Event-Triggered Synchronization Process
- The user creates an event-triggered job, FE registers the job and sends it to the source cluster BE.
- Source BE automatically triggers warm-up after Load, Compaction, or similar events.
- Sends synchronization requests to the target BE (at Rowset granularity).
- After completion, BE reports status back to FE.
Storage and Scheduling Mechanism
- Synchronization relationships are stored by FE as
CloudWarmUpJob
, supporting multi-job management. - Multiple Pending Jobs are allowed for the same target cluster, but only one Running Job is allowed at a time; others will queue.
- Supports managing synchronization relationships using CLUSTER NAME, including cluster renaming/migration.
Internal API Design
CacheHotspotManager {
long createJob(WarmUpClusterStmt stmt);
void cancel(long jobId);
}
WarmUpClusterStmt(String dstClusterName, String srcClusterName, boolean isForce,
Map<String, String> properties);
Metrics Monitoring
Periodic Jobs - FE Side
Metric Name | Description |
---|---|
file_cache_warm_up_job_exec_count | Number of scheduling executions |
file_cache_warm_up_job_requested_tablets | Number of tablets submitted |
file_cache_warm_up_job_finished_tablets | Number of tablets completed |
file_cache_warm_up_job_latest_start_time | Most recent start time |
file_cache_warm_up_job_last_finish_time | Most recent finish time |
Periodic Jobs - BE Side
Metric Name | Description |
---|---|
file_cache_once_or_periodic_warm_up_submitted_segment_size | Size of segments submitted |
file_cache_once_or_periodic_warm_up_finished_segment_size | Size of segments completed |
file_cache_once_or_periodic_warm_up_submitted_index_num | Number of indexes submitted |
file_cache_once_or_periodic_warm_up_finished_index_num | Number of indexes completed |
Event-Triggered Jobs - Source BE
Metric Name | Description |
---|---|
file_cache_event_driven_warm_up_requested_segment_size | Size of segments requested |
file_cache_event_driven_warm_up_requested_index_num | Number of indexes requested |
file_cache_warm_up_rowset_last_call_unix_ts | Last request timestamp |
Event-Triggered Jobs - Target BE
Metric Name | Description |
---|---|
file_cache_event_driven_warm_up_submitted_segment_num | Number of segments received |
file_cache_event_driven_warm_up_finished_segment_num | Number of segments completed |
file_cache_warm_up_rowset_last_handle_unix_ts | Last processing timestamp |
FAQ
-
Will a job be canceled entirely if it fails?
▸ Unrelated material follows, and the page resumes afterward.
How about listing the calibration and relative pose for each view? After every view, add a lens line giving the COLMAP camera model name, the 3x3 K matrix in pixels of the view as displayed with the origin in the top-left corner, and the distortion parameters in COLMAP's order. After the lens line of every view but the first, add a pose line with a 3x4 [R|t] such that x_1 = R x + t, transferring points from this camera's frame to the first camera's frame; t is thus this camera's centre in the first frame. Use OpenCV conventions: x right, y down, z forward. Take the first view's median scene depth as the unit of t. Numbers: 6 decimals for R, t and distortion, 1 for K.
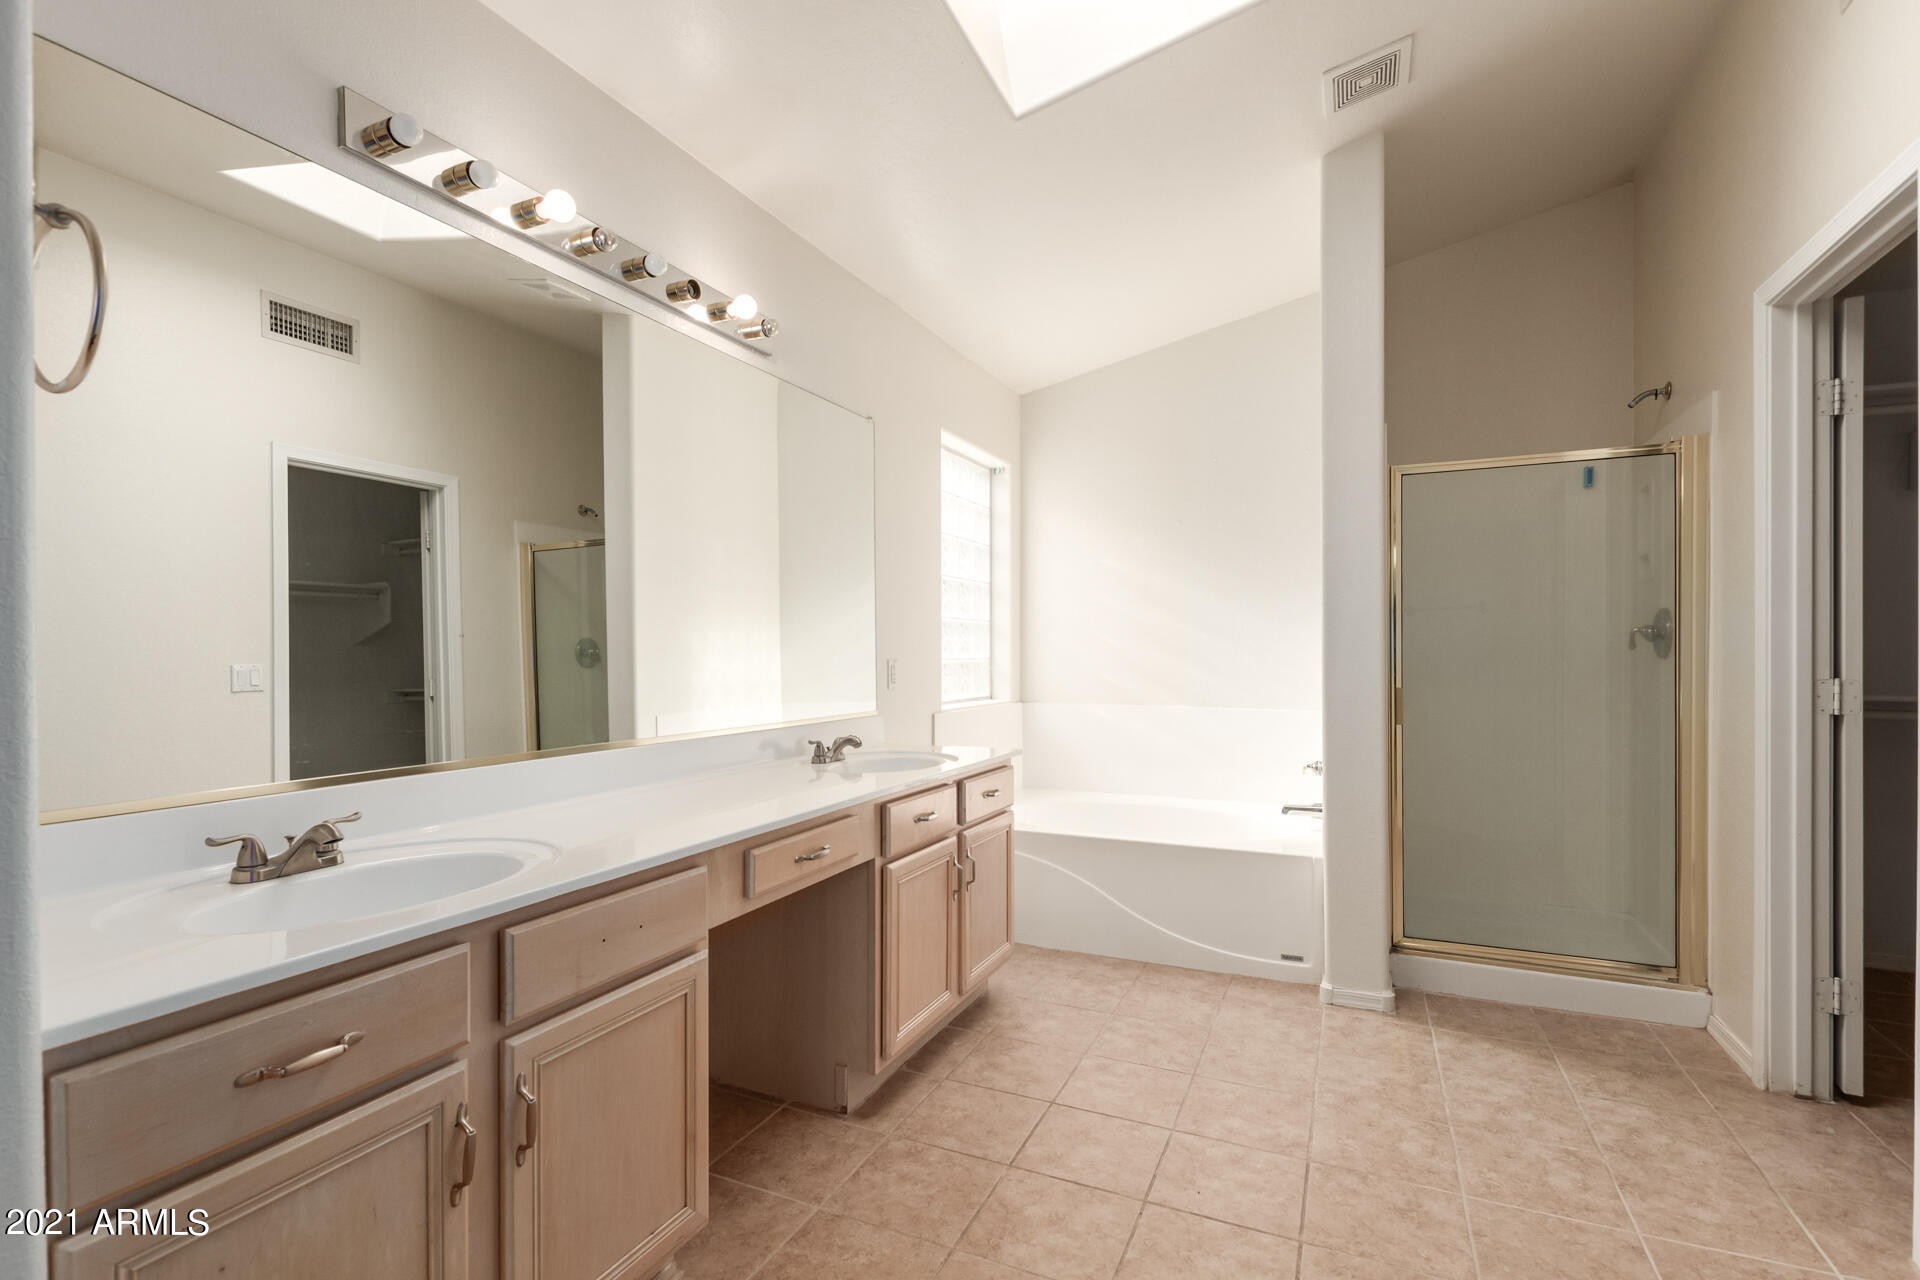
lens RADIAL K [[879.4, 0, 971.2], [0, 879.4, 653.3], [0, 0, 1]] dist [0.003189, -0.002613]
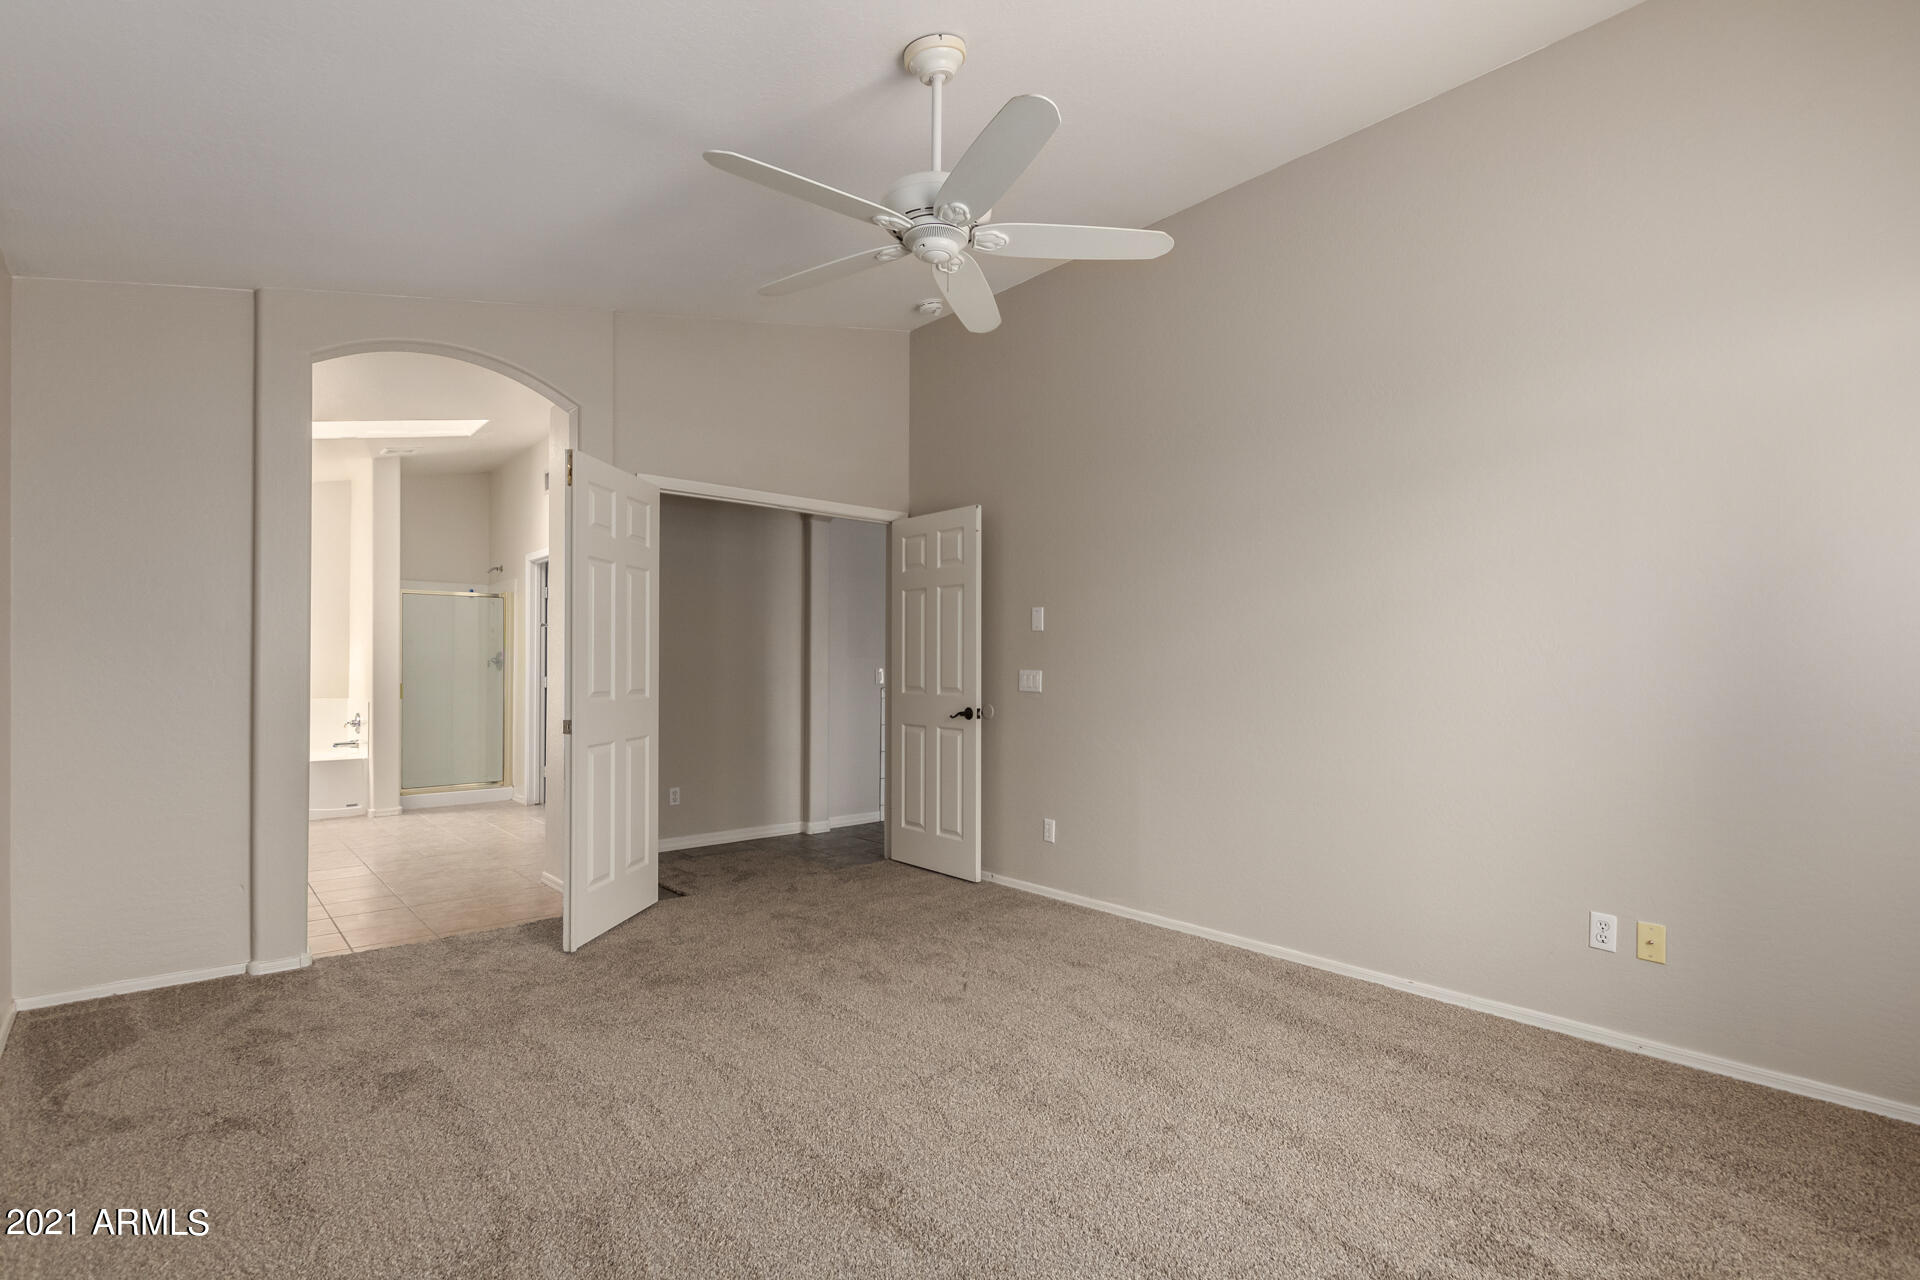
lens RADIAL K [[879.4, 0, 969.4], [0, 879.4, 648.6], [0, 0, 1]] dist [0.003189, -0.002613]
pose [[0.390450, 0.007050, 0.920597, -1.176422], [-0.000336, 0.999972, -0.007515, -0.041064], [-0.920624, 0.002625, 0.390441, -1.433463]]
No, it will only skip the current sync, and the next cycle will continue. -
Do periodic jobs support timeout cancellation?
Yes, after timeout, the current round will be skipped but the job itself remains. -
Can multiple clusters sync to the same cluster?
Yes, e.g., A -> B and C -> B can exist simultaneously.
Version Information
This feature is introduced in Apache Doris version 3.1.0.